WHAT YOU ARE ASKED TO DO =>
Reproduce the part of the data that opens with the line containing "What follows is" and closes with the line containing "-0.019725, 0.989896, -0.498227]]", including both of those lines. Leave the pictures out of your answer.

GIVEN ENTRIES =>

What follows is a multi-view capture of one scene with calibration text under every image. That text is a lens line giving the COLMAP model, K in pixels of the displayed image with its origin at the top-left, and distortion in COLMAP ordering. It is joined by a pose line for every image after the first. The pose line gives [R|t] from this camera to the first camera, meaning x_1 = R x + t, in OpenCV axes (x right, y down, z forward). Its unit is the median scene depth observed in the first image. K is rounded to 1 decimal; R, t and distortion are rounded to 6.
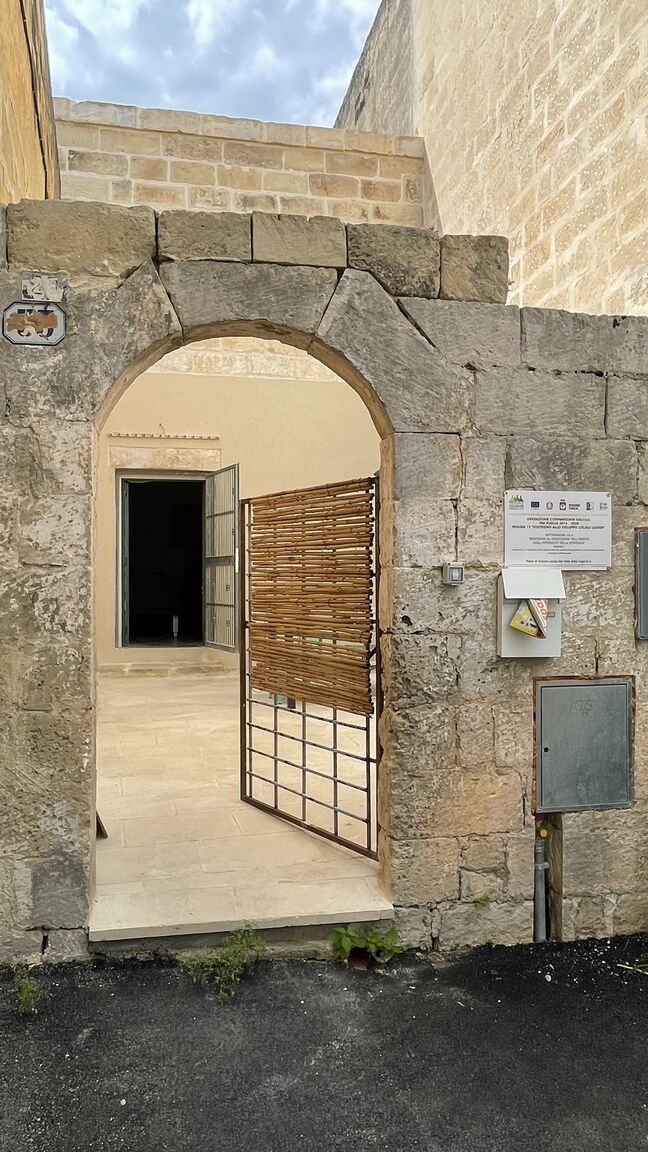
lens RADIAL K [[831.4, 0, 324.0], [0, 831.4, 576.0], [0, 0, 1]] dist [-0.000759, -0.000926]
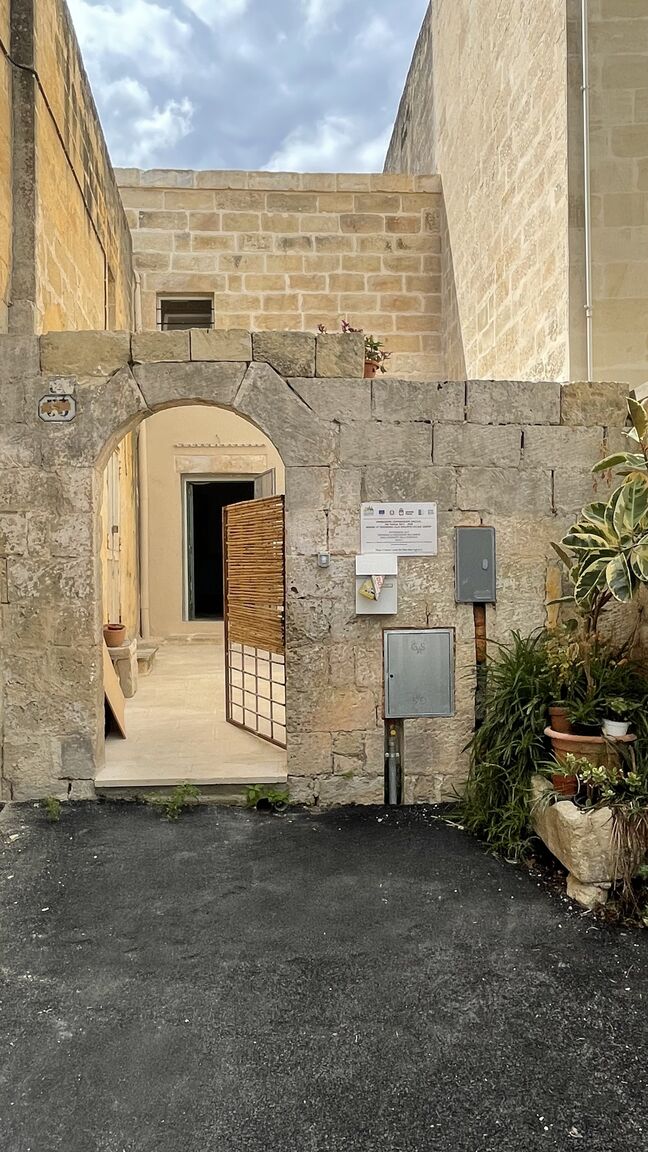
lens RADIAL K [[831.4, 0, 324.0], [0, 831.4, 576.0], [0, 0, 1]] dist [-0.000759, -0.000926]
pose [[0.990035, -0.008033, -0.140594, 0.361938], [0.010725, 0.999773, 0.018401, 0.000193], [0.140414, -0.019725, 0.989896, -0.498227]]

* * *

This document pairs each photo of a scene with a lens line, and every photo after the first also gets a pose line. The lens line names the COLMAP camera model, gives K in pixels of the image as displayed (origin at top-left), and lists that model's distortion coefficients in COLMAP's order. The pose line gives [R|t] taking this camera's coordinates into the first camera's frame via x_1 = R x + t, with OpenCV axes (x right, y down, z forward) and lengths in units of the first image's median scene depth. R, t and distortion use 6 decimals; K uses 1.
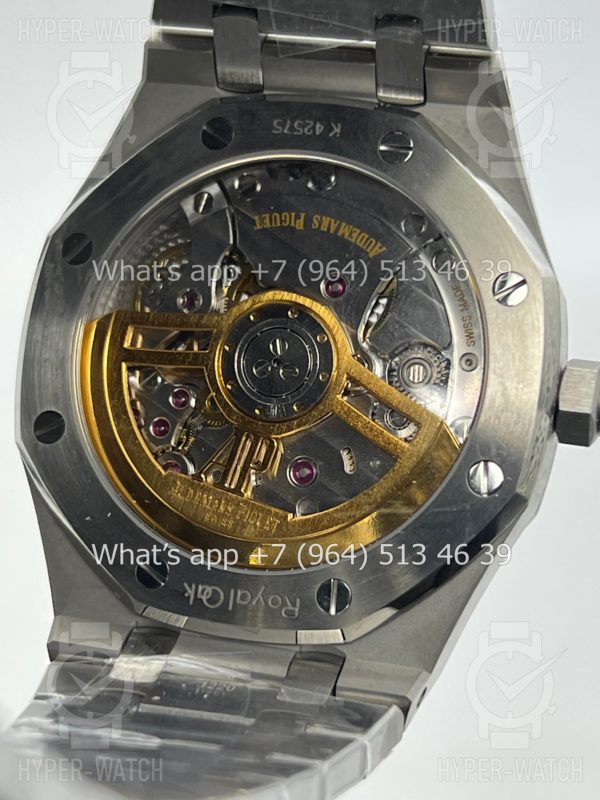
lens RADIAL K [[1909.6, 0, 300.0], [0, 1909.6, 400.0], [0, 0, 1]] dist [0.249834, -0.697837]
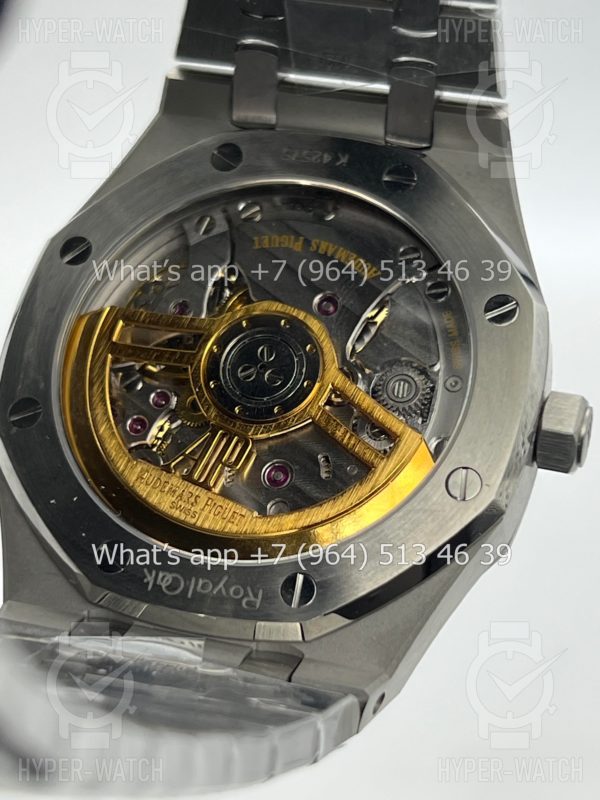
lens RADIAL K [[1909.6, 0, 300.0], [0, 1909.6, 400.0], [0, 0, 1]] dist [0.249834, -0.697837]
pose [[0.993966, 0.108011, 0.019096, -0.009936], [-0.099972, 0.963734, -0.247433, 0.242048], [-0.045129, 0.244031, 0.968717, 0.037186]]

---

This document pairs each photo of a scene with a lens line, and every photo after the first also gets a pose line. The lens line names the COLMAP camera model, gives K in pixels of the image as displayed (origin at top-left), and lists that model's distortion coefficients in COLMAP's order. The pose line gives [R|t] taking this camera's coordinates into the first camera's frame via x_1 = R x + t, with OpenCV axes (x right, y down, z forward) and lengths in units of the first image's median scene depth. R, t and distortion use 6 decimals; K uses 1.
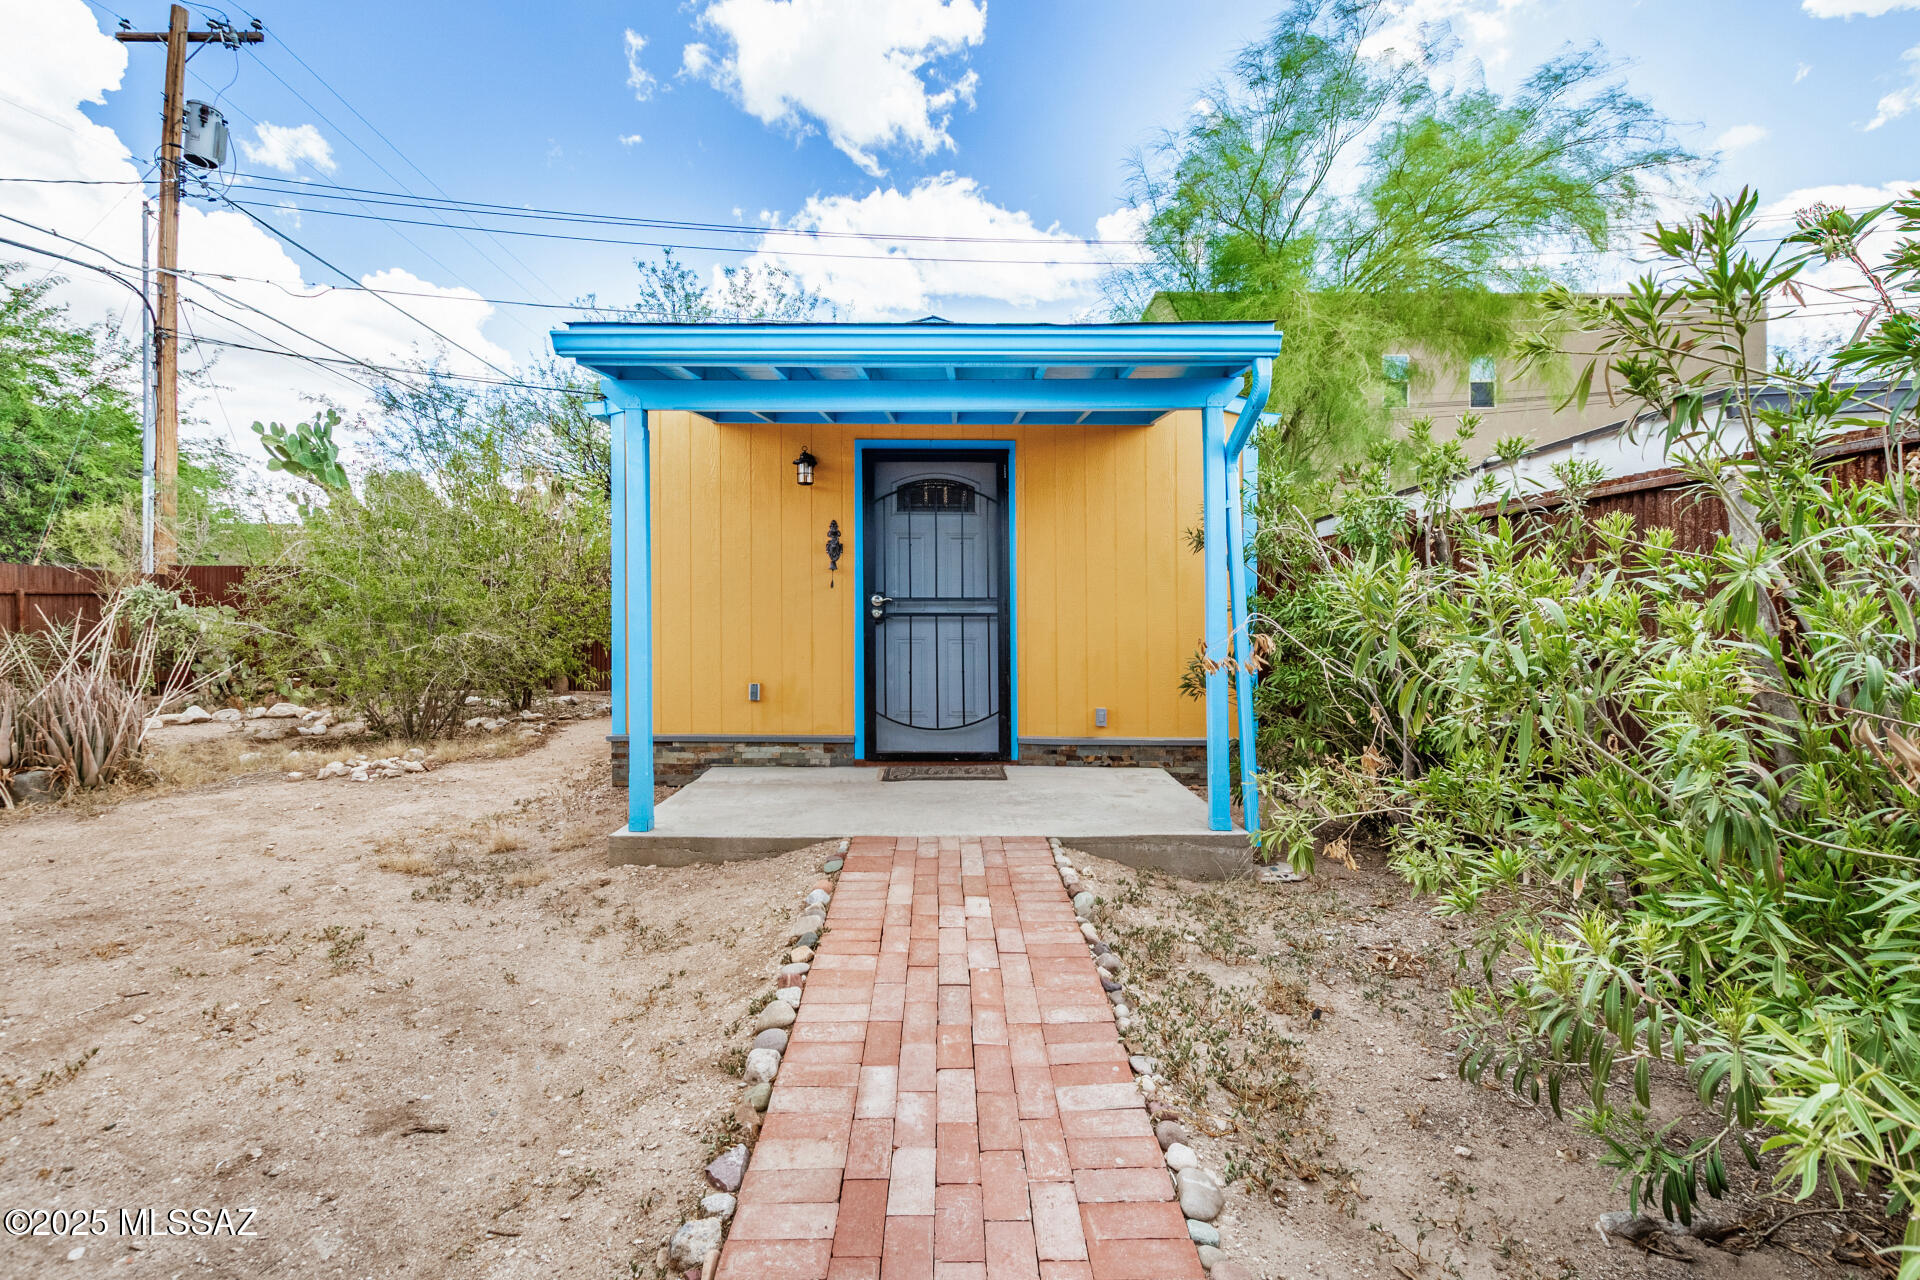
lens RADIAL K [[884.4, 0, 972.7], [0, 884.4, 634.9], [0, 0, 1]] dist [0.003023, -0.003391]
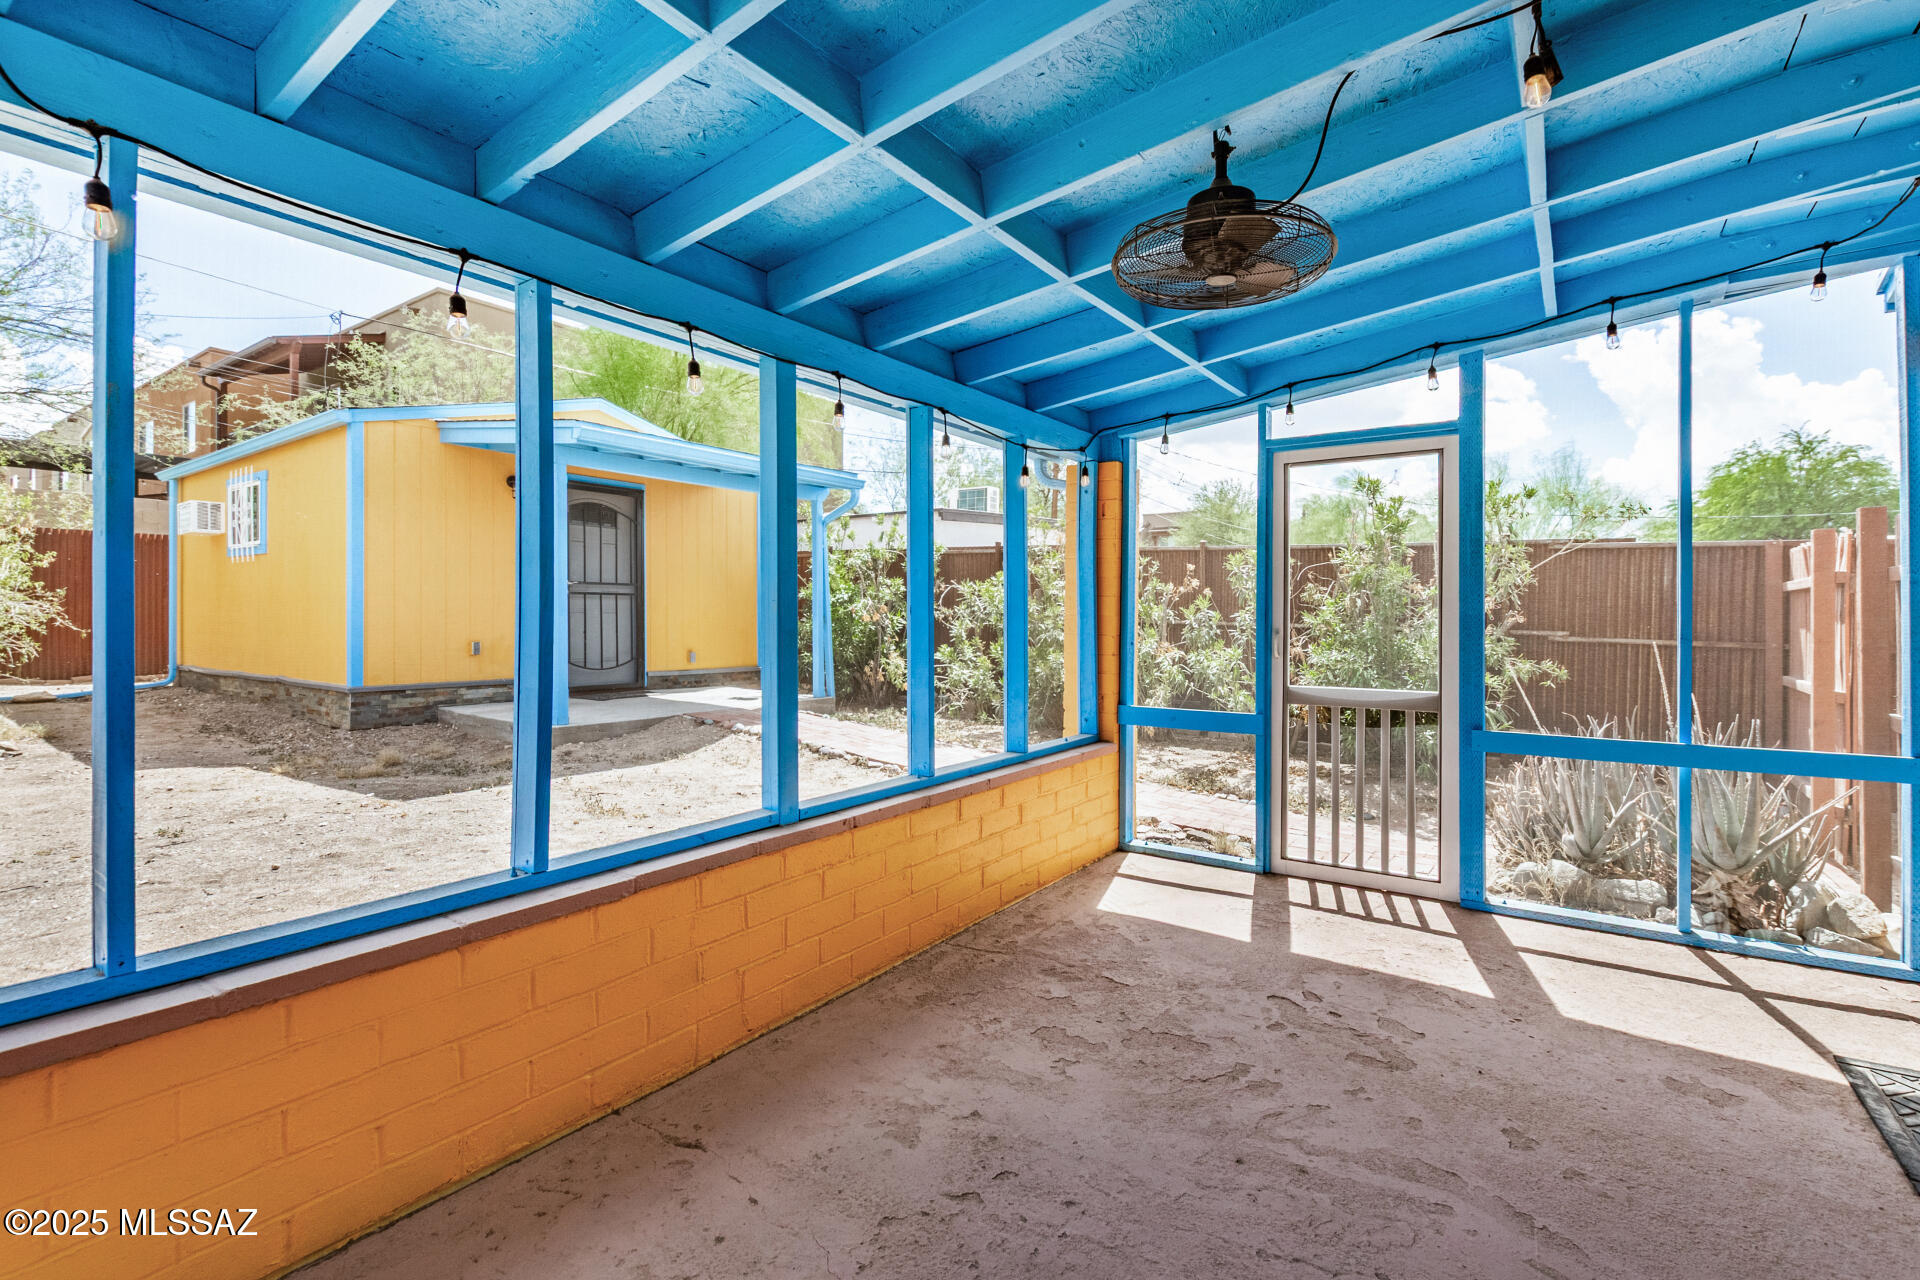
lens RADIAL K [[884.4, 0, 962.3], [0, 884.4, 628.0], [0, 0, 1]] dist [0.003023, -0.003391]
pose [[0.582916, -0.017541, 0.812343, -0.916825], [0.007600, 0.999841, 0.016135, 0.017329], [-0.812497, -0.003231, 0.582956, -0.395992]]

FINISHED EXERCISE =>
What follows is a multi-view capture of one scene with calibration text under every image. That text is a lens line giving the COLMAP model, K in pixels of the displayed image with its origin at the top-left, and distortion in COLMAP ordering. It is joined by a pose line for every image after the first. The pose line gives [R|t] from this camera to the first camera, meaning x_1 = R x + t, in OpenCV axes (x right, y down, z forward). Its unit is the median scene depth observed in the first image. K is rounded to 1 decimal; R, t and distortion are rounded to 6.
lens RADIAL K [[831.4, 0, 324.0], [0, 831.4, 576.0], [0, 0, 1]] dist [-0.000759, -0.000926]
lens RADIAL K [[831.4, 0, 324.0], [0, 831.4, 576.0], [0, 0, 1]] dist [-0.000759, -0.000926]
pose [[0.990035, -0.008033, -0.140594, 0.361938], [0.010725, 0.999773, 0.018401, 0.000193], [0.140414, -0.019725, 0.989896, -0.498227]]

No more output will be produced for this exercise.